If the pandemic was not challenging enough for seafarers, owed wages just compounded the predicament for the 21-member crew of MT Golden Nori, a Panama-flagged ship, who found that they have not been paid wages since June 2020. A negative response from the Shipowner spurred the affected crew to contact the International Transport Workers’ Federation for help in claiming back their unpaid wages.

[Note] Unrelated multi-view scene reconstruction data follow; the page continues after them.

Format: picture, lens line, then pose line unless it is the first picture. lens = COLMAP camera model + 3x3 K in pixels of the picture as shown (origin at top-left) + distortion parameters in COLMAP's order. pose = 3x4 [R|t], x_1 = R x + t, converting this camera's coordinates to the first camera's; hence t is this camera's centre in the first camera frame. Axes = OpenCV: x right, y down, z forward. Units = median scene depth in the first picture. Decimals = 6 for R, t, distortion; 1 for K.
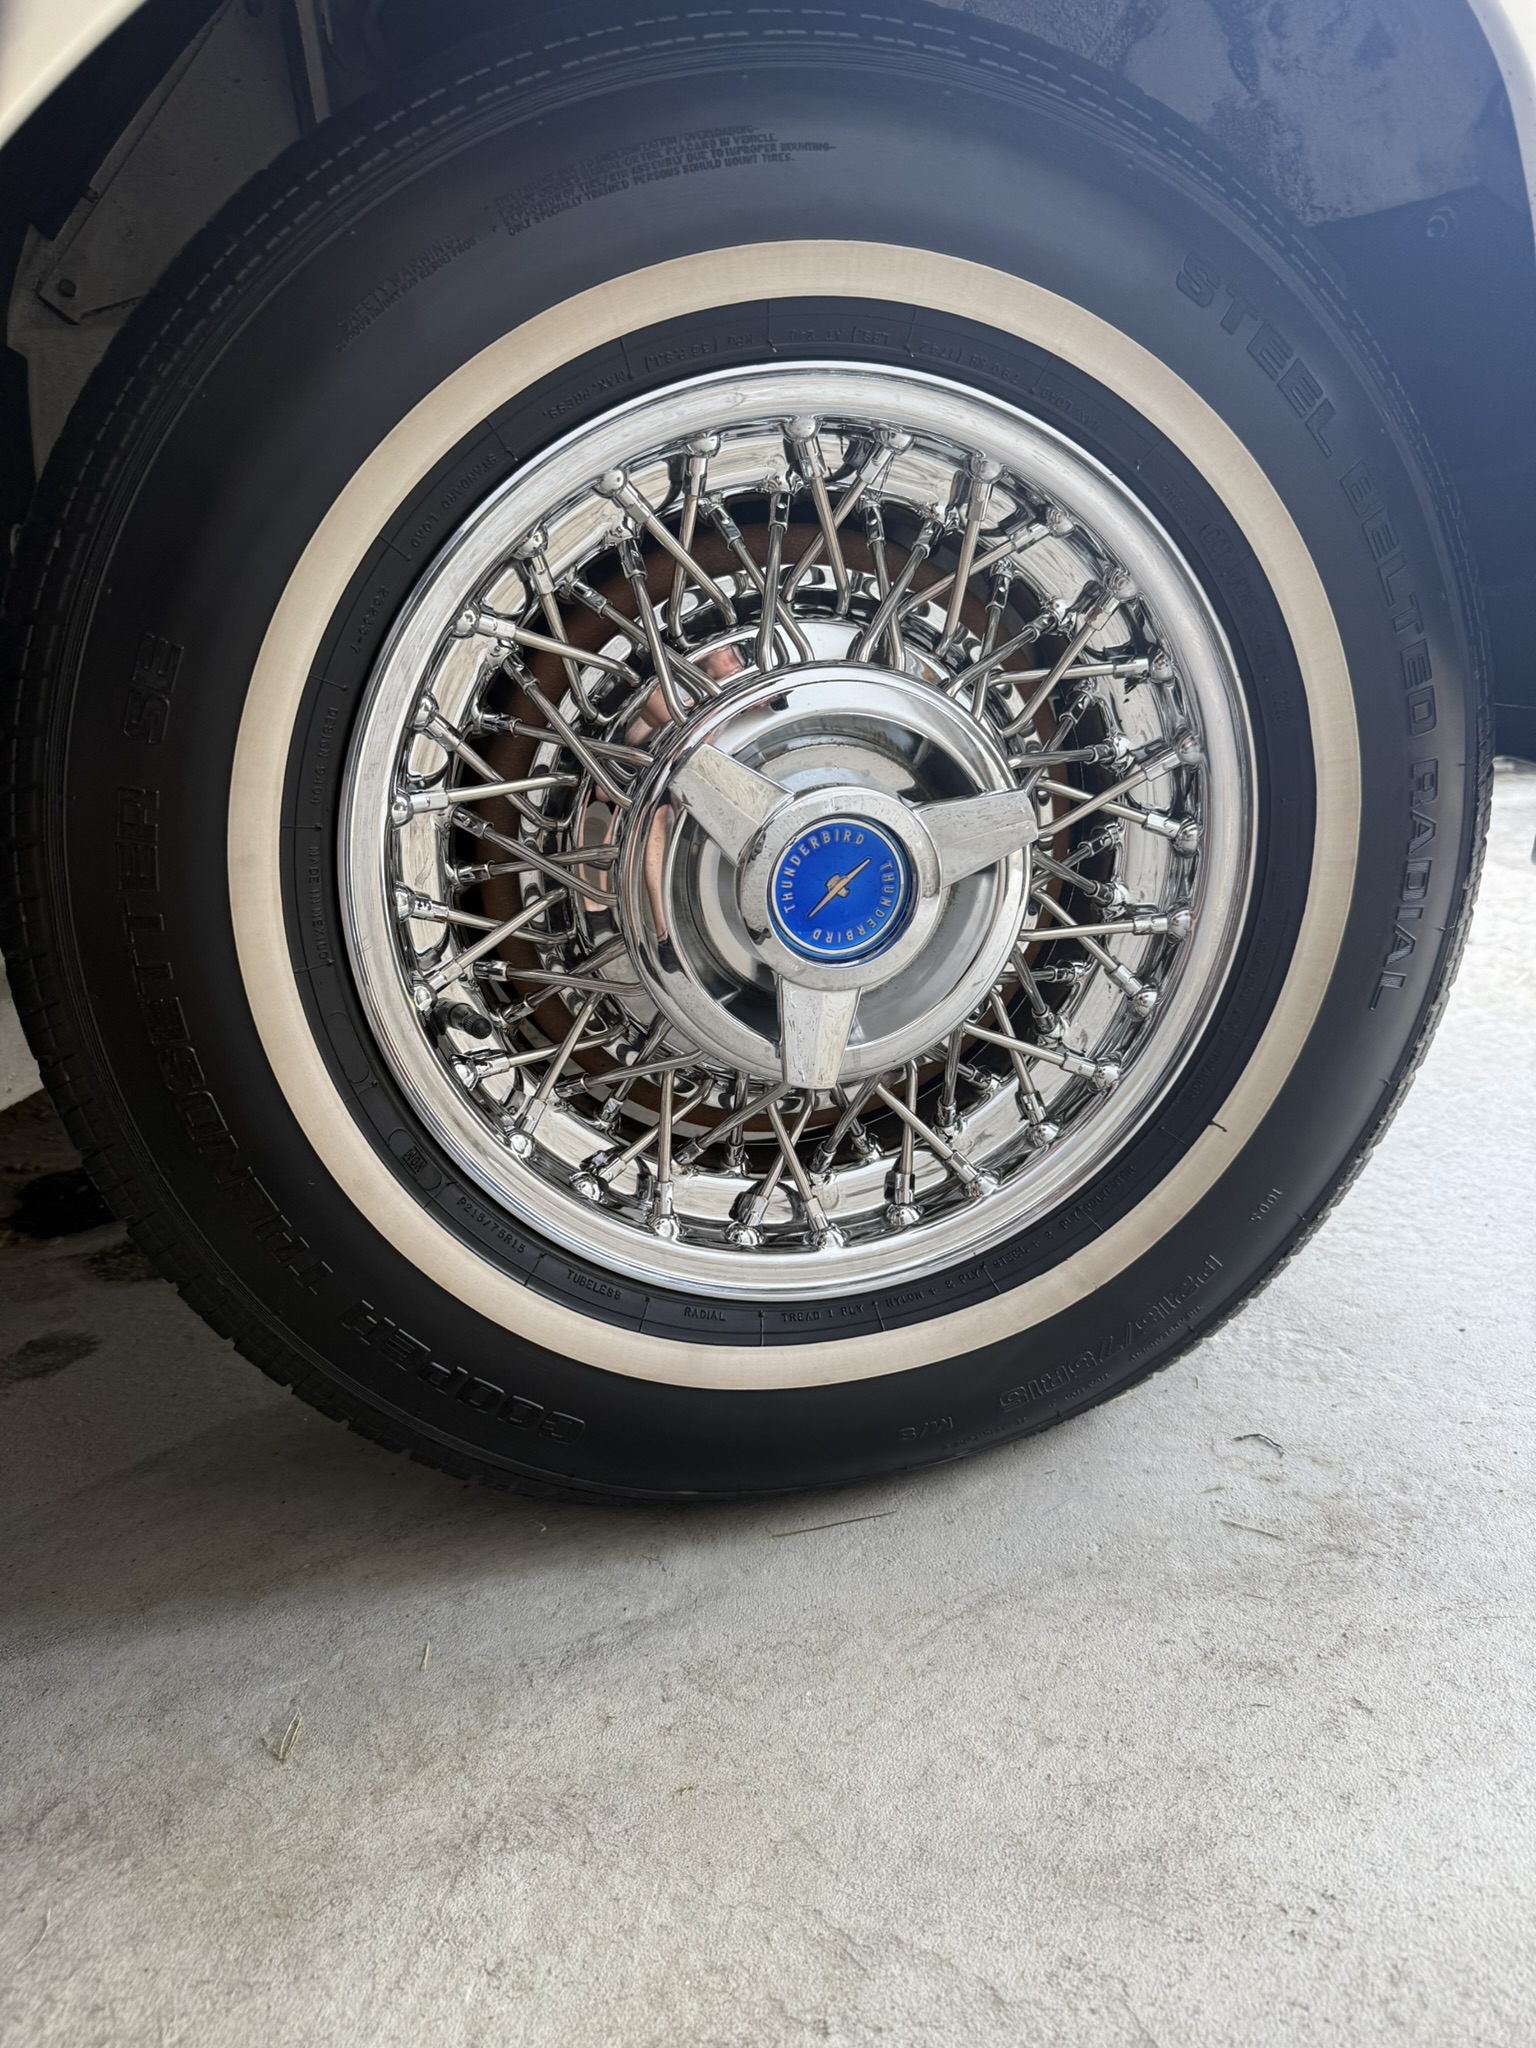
lens RADIAL K [[1450.7, 0, 763.3], [0, 1450.7, 1025.5], [0, 0, 1]] dist [-0.001266, -0.006868]
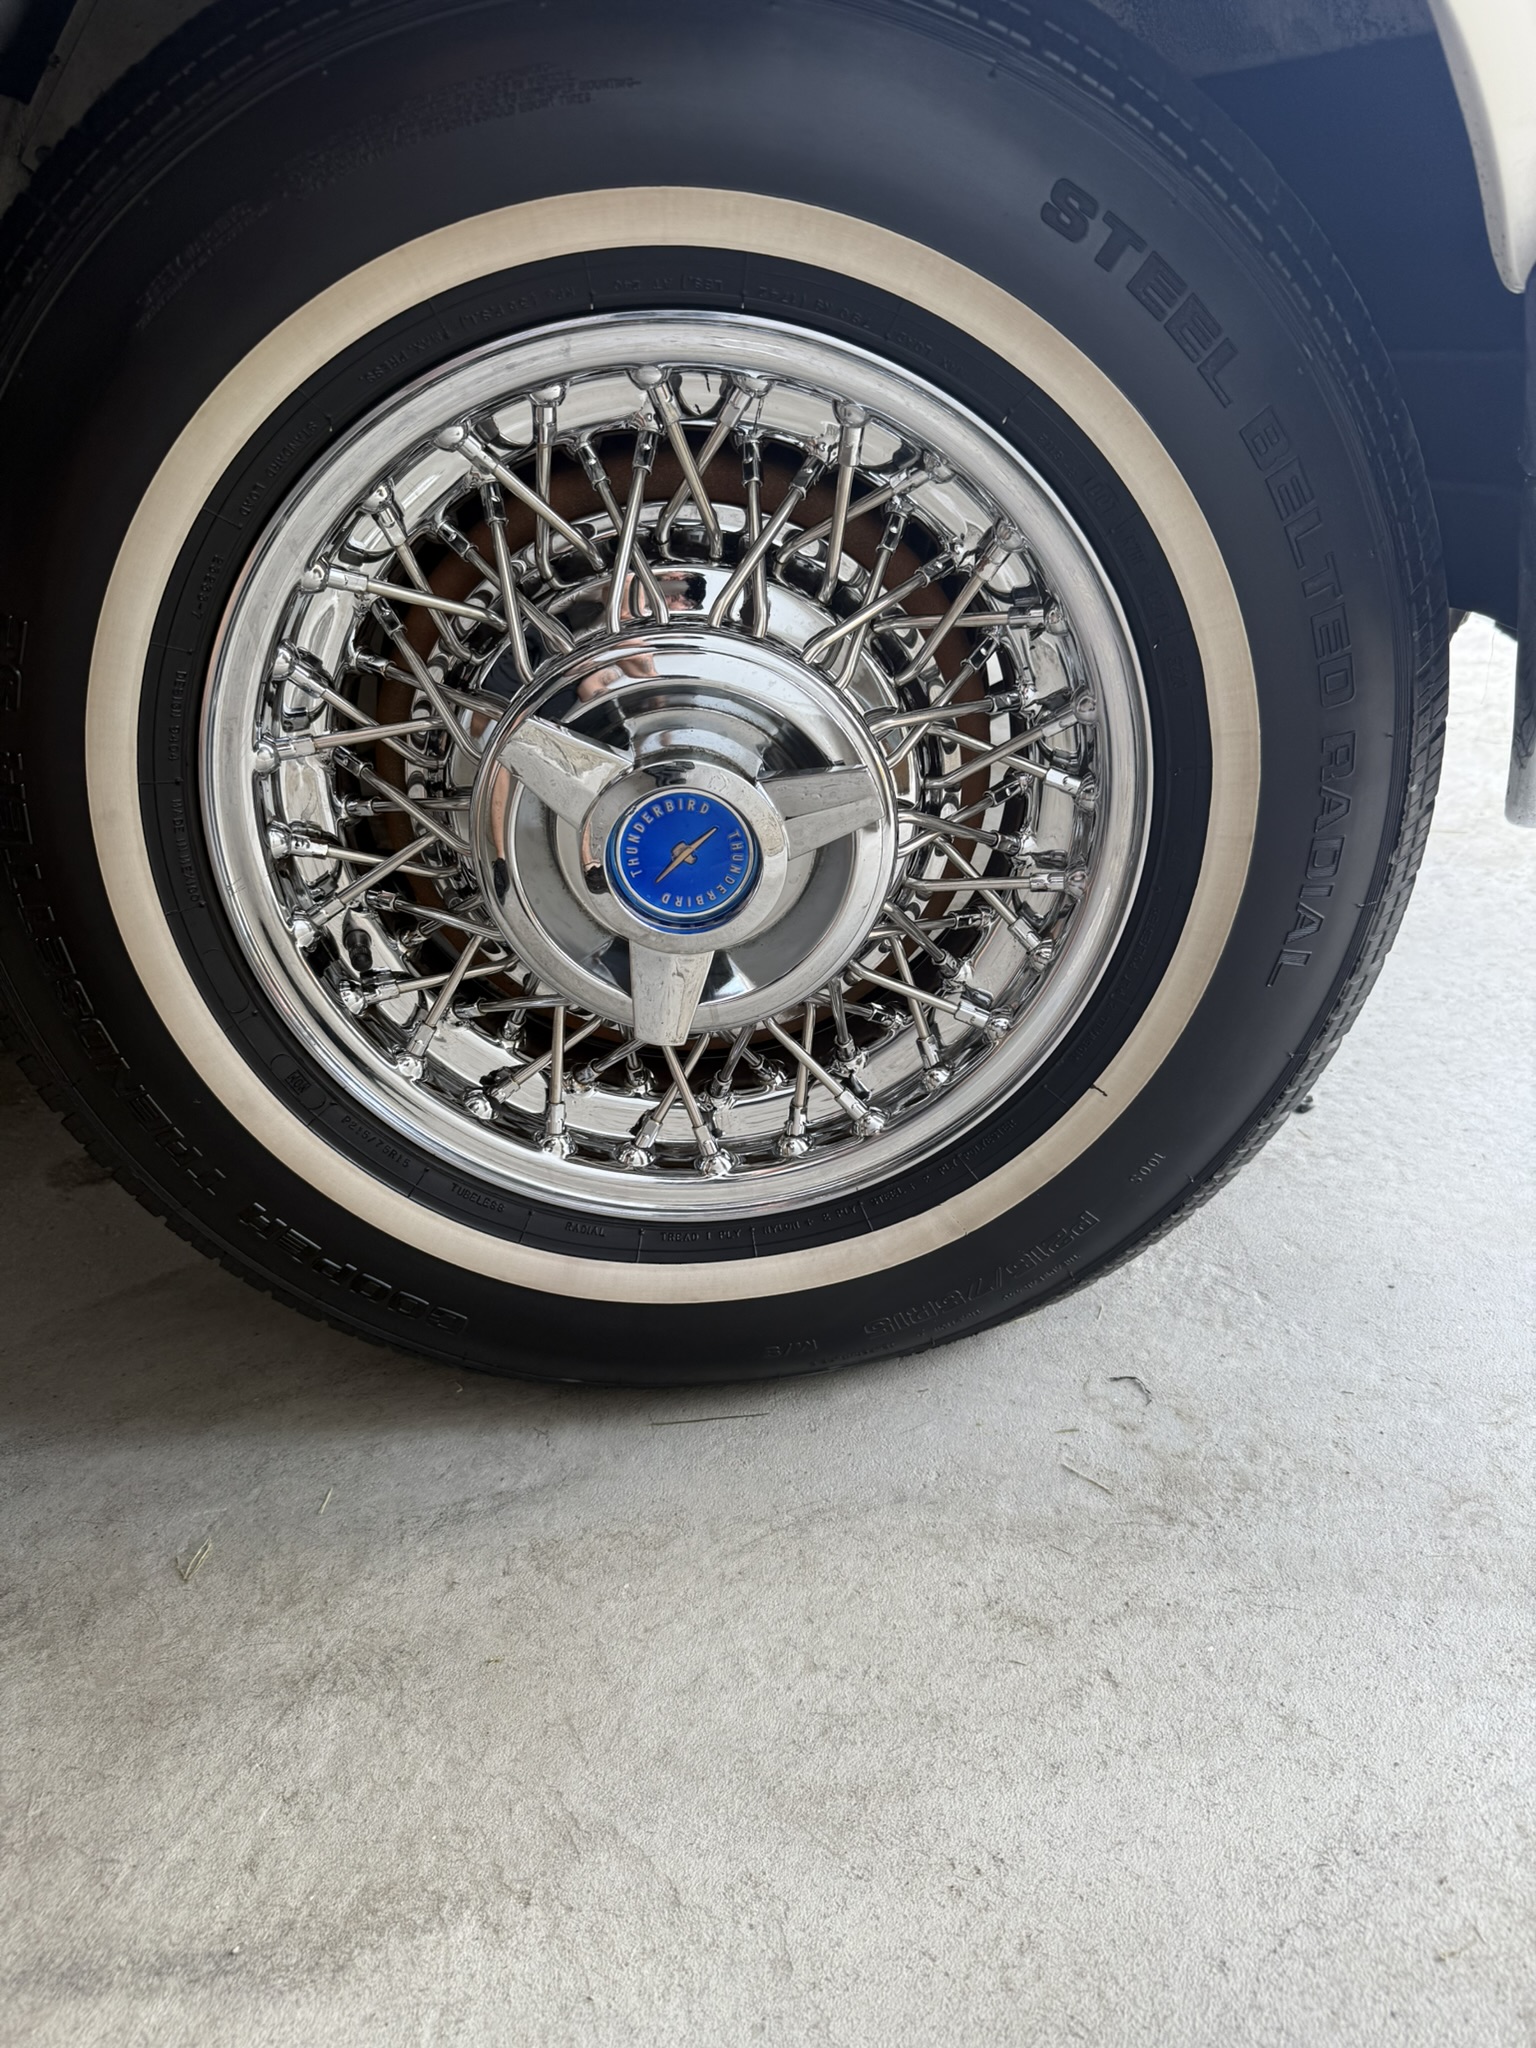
lens RADIAL K [[1451.6, 0, 786.2], [0, 1451.6, 1010.3], [0, 0, 1]] dist [0.008806, -0.019916]
pose [[0.985657, 0.071982, -0.152641, 0.275341], [-0.043859, 0.982655, 0.180184, -0.168189], [0.162963, -0.170905, 0.971717, 0.016170]]
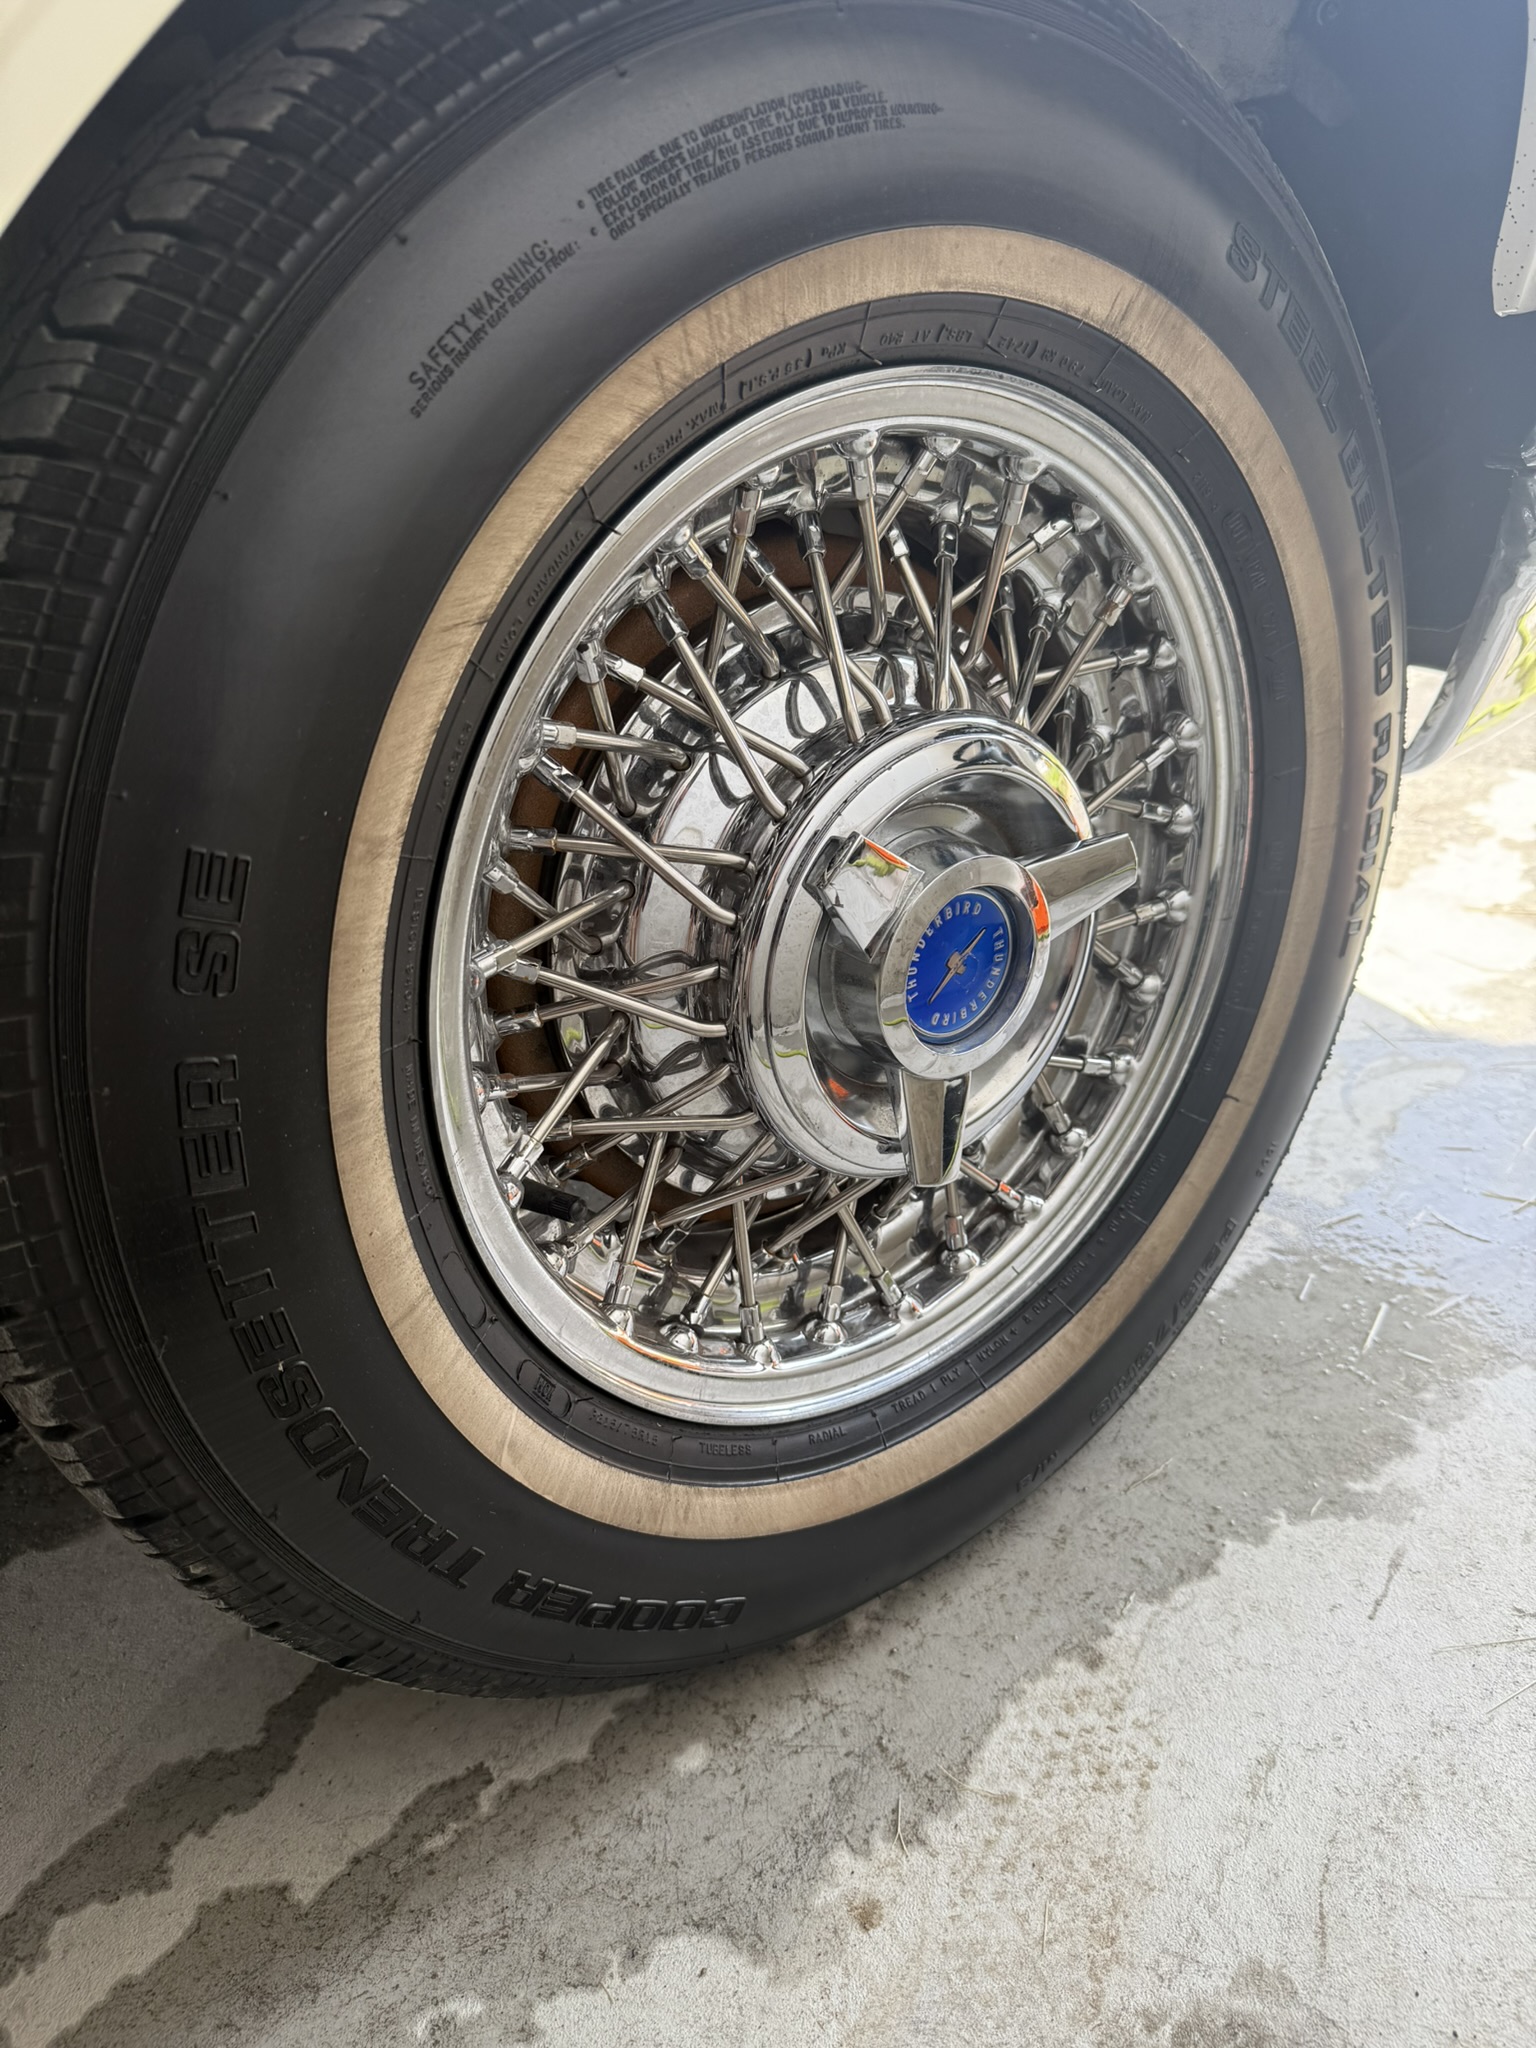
lens RADIAL K [[1463.2, 0, 762.5], [0, 1463.2, 1024.1], [0, 0, 1]] dist [-0.005426, -0.000552]
pose [[0.909405, -0.210568, 0.358670, -0.377640], [0.164809, 0.974217, 0.154072, -0.212457], [-0.381865, -0.081002, 0.920662, 0.207548]]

On arrival into Singapore waters in October 2020, the vessel was arrested by the Court due to the Shipowner allegedly owing nearly US$500,000 worth of debts to some 20 creditors based in South Korea. After seeking advice from SMOU on what to do next, the crew sought legal action, with the assistance of local maritime unions, manning agencies, and law firm Gurbani & Co to file their wage claim.
The crew felt increasingly anxious and worried about their families back home. With increasing cases of COVID-19 infection back in their home countries, many of them longed to return home as soon as possible to be there for their loved ones. SMOU assured the crew members that the local maritime unions and lawyers are working on facilitating their wage claims and repatriation process.
The Court finally passed the judgment in February 2021 to have the vessel sold via auction. The process of signing off some of the crew finally began in March 2021, where 7 crew members from the Philippines and Vietnam were repatriated home safely with help from the law firm and Sheriff agency.
To the relief and joy of the remaining crew onboard, the sale of the vessel was officially finalised on 7 May 2021. The rest of the crew got to sign off the next day and stayed at dedicated holding facilities while awaiting their flights back home. The crew members of MT Golden Nori were very appreciative of the support from SMOU in this time of need. This is what the union is about, living out its mission in championing the interests and welfare of seafarers, while adding value to the maritime community and beyond.